Das wohl ungewöhnlichste Lebensmittel, was die Chinesen in Deutschland entdeckt haben, ist aber Wasser mit Kohlensäure. Denn das gibt es in China nicht. Hyan verzieht das Gesicht, als sie es zum ersten Mal probiert. Seither gibt sie diesem Wasser den Spitznamen „Salziges Wasser“, weil es ihrer Meinung nach salzig schmeckt.
Zheng (16) erklärt, dass Wasser in China oft heiß getrunken wird, und er sich erst daran gewöhnen muss, dass das Wasser in Deutschland kalt ist. Und auch an deutschen Reis. Der sei nämlich auch anders als in China.

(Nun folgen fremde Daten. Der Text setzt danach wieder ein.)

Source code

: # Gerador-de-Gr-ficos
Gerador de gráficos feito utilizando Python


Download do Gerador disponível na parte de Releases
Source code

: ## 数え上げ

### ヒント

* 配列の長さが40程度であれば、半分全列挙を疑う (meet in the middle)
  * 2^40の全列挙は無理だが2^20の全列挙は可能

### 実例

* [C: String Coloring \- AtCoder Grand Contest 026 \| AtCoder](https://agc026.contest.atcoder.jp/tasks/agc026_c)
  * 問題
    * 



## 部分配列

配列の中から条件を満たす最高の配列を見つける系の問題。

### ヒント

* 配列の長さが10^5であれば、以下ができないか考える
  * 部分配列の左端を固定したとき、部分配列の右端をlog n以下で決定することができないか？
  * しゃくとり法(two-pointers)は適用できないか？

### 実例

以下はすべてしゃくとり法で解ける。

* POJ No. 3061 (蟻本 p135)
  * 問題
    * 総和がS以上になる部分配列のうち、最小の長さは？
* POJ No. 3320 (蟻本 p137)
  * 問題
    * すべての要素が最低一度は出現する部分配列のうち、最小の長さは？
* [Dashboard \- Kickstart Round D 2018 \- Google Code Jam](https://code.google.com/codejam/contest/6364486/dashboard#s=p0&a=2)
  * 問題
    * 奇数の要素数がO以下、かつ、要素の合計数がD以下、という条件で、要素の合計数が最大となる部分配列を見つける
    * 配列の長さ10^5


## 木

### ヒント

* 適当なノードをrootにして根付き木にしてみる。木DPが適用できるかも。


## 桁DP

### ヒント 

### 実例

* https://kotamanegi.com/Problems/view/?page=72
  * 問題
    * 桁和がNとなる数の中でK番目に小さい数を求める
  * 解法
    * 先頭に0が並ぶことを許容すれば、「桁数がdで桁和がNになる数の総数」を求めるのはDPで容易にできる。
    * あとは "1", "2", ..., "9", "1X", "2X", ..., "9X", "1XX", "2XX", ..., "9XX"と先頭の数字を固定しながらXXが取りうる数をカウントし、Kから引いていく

Udo Kotthaus, Leiter des Dietrich-Bonhoeffer-Gymnasiums, hofft, dass dieser Austausch der Beginn einer langen Partnerschaft ist und die Chinesen eine gute Zeit in Deutschland haben. Er dankt Karin Plaggenborg, die den Austausch organisiert und den Kontakt zu der chinesischen Schule hergestellt hat. Er könne sich vorstellen, wie schwer es für die Jugendlichen aus dem Reich der Mitte sei, sich in einem fremden Land zurechtzufinden. „Als ich das erste Mal mit Stäbchen gegessen habe, habe ich fast nichts in meinen Mund bekommen“, gibt er zu. Die Chinesen lachen. Sie sind froh, dass sie in Deutschland zu Gast sind. Und viel Zeit mit den Gastfamilien verbringen können. Das sei toll, sagt Chen Li. In China müsse sie von 7.30 Uhr bis 20.30 Uhr in der Schule sein - und danach noch Hausaufgaben machen. Da bleibe ihr nicht viel Zeit für Familie, Freunde und Hobbys, obwohl sie sich das wünschen würde. Hyan hingegen ist begeistert vom deutschen Charakter. „Die Chinesen sind sehr verschlossen. Wir müssen zum Beispiel in der Schule immer unsere Schultern und Knie bedecken“, erklärt sie. Und sie wären auch sehr zurückhaltend. Ihre Eltern würden sich nicht einmal umarmen. Sie wünscht sich, dass die Chinesen etwas mehr Offenheit zeigen, so wie es die Deutschen tun.